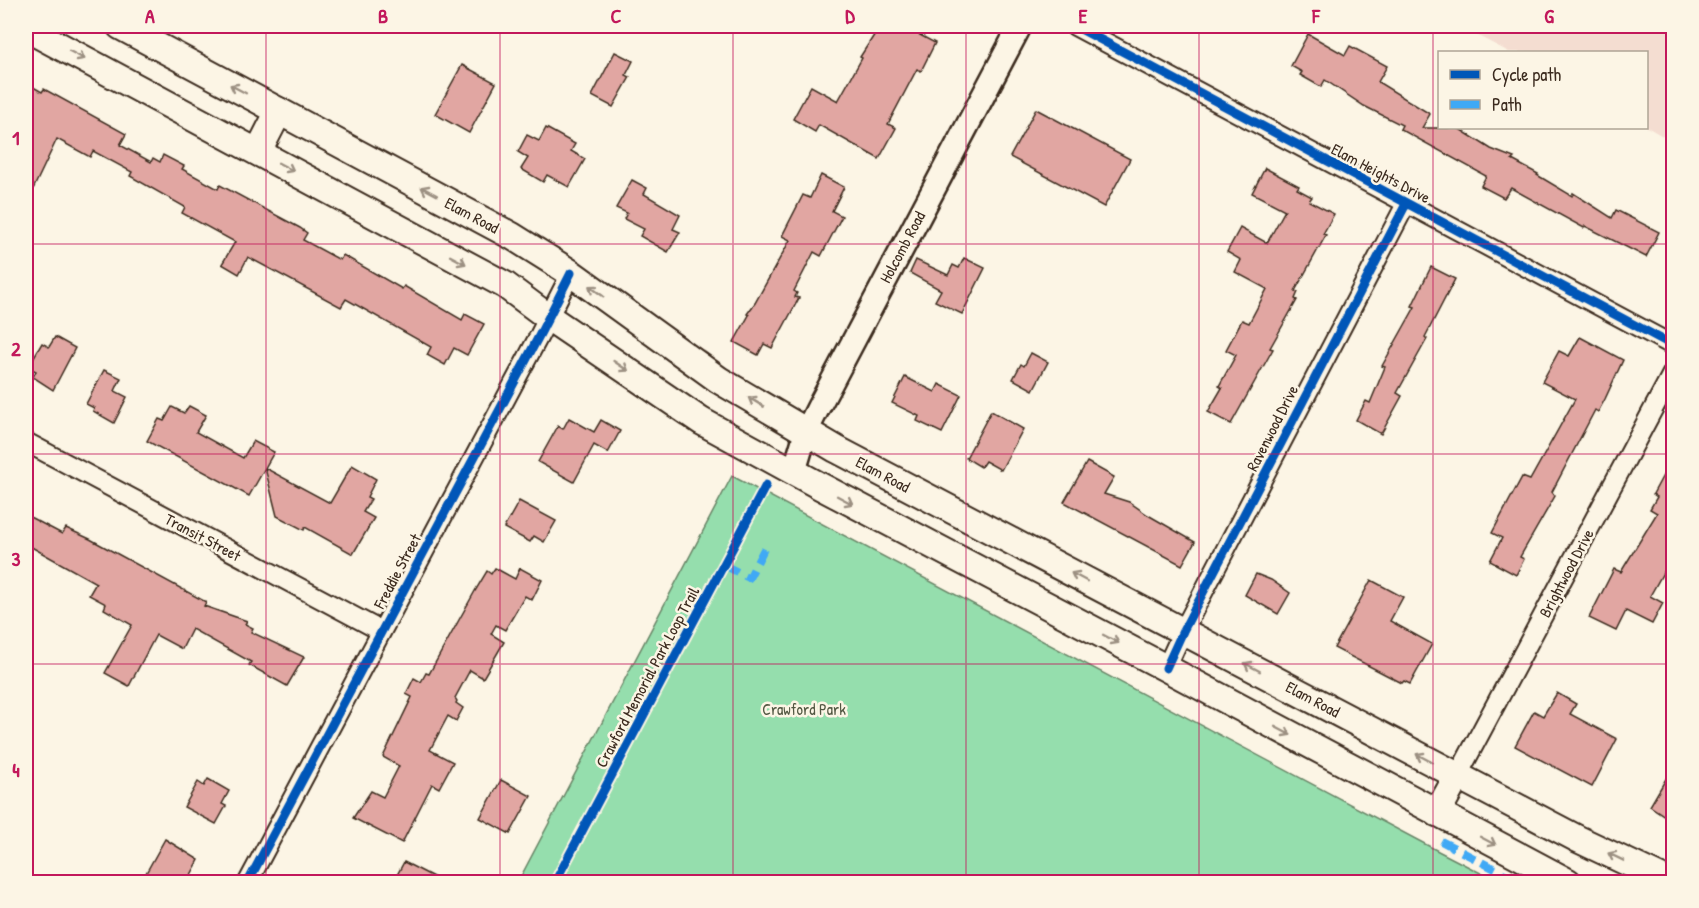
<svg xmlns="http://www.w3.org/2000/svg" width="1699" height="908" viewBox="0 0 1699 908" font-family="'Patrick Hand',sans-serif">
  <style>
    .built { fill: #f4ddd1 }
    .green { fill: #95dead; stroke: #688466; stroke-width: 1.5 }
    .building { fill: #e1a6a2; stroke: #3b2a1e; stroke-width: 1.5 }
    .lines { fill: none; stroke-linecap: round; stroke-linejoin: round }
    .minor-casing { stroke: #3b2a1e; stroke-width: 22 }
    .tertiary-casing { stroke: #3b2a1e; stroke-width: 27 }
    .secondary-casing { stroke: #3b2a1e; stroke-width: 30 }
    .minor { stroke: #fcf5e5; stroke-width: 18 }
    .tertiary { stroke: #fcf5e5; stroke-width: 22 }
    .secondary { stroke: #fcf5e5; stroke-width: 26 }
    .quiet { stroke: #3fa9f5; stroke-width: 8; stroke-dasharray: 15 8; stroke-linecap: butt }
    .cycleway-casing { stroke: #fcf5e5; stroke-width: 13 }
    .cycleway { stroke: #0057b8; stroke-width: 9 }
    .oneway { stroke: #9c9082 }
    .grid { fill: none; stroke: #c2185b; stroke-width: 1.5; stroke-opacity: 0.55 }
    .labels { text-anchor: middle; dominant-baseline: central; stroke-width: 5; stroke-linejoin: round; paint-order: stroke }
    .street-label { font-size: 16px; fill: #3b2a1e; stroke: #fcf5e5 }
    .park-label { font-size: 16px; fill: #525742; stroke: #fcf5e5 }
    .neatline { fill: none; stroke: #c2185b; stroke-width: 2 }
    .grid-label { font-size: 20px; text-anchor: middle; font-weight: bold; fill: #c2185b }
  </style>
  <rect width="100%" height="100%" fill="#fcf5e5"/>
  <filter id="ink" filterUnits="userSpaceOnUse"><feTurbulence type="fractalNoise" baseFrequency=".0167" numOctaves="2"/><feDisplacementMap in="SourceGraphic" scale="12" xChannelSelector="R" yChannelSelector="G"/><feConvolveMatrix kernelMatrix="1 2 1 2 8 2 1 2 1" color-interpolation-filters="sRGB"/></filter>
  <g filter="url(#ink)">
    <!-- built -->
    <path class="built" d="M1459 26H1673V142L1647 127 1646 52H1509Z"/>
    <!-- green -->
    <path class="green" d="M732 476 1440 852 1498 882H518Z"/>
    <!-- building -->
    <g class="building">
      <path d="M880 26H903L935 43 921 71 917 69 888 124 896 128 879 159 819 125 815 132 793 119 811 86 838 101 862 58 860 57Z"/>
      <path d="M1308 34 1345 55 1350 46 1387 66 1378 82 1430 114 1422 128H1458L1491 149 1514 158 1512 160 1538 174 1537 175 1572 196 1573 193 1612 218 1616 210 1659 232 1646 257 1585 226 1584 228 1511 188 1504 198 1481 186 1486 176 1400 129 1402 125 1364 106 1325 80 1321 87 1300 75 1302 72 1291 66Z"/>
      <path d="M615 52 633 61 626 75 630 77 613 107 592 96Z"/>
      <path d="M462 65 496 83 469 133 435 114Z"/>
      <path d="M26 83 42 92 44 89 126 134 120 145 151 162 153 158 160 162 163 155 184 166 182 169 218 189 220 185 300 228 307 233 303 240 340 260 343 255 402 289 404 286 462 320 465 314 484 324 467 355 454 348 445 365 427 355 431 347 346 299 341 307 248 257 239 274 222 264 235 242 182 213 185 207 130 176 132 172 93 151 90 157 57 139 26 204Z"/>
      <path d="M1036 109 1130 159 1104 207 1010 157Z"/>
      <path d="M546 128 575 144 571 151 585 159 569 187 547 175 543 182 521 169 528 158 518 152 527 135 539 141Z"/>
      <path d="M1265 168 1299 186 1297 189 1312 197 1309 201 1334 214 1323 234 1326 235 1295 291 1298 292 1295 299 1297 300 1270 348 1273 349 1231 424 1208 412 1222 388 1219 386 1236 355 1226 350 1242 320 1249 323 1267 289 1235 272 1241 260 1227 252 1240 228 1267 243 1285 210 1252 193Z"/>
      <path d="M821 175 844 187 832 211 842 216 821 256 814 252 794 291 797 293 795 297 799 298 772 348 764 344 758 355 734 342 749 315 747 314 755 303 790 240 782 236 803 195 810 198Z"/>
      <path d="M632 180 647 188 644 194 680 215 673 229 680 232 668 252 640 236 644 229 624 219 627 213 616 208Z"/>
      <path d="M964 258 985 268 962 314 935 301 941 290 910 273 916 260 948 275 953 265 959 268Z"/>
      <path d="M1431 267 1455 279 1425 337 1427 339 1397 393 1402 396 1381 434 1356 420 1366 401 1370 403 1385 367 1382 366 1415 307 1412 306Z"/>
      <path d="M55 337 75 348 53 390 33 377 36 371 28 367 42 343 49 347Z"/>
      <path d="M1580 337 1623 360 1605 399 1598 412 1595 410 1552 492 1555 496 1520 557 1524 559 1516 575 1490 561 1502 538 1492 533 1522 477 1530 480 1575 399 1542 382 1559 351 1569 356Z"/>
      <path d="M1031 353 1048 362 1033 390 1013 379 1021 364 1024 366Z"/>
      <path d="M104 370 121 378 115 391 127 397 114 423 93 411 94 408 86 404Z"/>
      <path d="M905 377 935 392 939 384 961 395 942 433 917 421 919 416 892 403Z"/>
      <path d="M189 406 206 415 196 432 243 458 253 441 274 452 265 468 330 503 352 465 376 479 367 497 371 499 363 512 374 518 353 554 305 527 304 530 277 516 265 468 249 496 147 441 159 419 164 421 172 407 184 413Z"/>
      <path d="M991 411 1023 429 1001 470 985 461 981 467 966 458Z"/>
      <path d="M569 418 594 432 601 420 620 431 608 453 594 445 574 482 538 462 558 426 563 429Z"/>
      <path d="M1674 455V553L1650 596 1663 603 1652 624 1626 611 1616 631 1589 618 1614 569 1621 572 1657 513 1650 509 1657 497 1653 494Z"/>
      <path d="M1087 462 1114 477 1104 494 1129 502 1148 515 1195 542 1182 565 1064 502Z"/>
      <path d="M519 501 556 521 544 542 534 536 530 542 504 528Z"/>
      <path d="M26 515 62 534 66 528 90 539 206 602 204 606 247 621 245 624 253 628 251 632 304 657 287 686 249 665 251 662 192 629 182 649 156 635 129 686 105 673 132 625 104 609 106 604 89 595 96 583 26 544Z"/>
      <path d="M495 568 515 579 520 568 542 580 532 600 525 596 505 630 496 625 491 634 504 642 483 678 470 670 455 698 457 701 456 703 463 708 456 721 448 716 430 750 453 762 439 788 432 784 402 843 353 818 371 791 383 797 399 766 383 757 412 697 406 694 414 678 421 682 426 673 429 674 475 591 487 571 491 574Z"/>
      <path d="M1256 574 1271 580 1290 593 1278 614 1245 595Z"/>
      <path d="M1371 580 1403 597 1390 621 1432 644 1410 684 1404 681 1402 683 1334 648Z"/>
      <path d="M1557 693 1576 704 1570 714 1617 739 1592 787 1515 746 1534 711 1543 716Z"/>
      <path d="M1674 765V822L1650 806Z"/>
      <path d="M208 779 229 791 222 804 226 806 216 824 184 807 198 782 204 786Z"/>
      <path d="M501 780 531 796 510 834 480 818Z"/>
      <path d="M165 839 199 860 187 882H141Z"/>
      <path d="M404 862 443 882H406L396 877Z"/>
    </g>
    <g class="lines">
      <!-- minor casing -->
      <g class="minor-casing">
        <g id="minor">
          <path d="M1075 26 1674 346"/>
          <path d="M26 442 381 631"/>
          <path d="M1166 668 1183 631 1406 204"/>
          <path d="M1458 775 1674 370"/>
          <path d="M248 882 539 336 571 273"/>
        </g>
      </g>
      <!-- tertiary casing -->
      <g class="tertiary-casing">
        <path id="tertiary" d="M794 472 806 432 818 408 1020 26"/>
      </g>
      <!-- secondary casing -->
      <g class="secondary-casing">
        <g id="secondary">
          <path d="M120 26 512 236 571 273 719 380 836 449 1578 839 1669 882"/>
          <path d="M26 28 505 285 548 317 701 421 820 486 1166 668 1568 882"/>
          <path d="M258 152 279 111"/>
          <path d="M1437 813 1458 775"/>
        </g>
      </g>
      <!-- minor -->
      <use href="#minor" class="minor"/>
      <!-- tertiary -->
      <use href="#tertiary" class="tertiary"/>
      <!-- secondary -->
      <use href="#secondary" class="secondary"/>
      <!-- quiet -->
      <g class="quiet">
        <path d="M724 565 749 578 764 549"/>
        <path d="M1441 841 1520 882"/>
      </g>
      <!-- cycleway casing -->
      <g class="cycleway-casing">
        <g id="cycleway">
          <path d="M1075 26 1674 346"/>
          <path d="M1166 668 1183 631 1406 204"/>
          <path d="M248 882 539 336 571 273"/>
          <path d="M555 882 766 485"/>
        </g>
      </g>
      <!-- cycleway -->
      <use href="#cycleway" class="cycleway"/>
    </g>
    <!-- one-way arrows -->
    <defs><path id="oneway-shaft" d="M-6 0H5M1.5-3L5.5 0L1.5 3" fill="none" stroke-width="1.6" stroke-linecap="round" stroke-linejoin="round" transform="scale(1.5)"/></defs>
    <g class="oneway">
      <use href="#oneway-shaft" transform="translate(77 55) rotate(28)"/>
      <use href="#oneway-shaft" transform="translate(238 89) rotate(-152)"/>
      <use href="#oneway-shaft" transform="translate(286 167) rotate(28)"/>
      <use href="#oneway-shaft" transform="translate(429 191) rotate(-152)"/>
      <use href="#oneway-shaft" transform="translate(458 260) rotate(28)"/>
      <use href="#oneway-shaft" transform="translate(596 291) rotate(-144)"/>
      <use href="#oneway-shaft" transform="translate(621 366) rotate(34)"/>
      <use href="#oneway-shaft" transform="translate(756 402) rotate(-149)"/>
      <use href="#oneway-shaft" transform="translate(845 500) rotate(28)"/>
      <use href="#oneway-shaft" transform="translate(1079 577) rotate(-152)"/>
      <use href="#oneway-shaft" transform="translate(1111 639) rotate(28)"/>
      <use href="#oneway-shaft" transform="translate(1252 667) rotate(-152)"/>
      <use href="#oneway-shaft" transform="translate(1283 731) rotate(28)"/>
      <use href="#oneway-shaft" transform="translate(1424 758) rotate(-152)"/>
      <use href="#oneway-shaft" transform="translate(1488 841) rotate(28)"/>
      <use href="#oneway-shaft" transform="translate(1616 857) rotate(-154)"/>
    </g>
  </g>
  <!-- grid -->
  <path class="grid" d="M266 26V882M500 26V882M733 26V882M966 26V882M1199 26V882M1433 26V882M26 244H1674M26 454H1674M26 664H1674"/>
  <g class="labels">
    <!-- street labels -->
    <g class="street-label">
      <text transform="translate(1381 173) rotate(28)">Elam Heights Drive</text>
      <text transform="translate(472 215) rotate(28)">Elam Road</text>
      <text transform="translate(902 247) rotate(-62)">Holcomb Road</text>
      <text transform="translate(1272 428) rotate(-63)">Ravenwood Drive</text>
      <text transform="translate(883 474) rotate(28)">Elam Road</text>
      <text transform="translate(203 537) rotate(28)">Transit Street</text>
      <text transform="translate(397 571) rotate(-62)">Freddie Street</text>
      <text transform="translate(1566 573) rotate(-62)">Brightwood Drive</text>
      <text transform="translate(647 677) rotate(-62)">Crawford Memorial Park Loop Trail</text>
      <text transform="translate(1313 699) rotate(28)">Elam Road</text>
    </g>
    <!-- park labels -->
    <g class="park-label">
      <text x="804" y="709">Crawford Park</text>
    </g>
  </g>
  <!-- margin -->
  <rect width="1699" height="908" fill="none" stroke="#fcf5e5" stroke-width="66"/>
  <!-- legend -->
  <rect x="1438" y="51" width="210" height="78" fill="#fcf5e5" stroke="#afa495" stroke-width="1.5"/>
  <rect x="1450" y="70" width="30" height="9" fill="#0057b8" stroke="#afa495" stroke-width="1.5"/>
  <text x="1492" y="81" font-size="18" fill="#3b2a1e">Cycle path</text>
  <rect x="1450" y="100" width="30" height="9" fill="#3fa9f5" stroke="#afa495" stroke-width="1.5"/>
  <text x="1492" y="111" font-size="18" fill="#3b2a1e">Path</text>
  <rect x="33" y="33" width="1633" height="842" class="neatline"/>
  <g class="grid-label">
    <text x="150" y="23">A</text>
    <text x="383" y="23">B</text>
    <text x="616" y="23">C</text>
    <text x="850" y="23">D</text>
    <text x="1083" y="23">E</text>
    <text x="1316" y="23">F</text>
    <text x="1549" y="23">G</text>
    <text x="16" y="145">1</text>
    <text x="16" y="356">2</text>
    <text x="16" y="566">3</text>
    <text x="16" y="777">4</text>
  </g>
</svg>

—————

## What to work on:
Copy each line above that contains the word "lines".

## Exercise solution:
    .lines { fill: none; stroke-linecap: round; stroke-linejoin: round }
    <g class="lines">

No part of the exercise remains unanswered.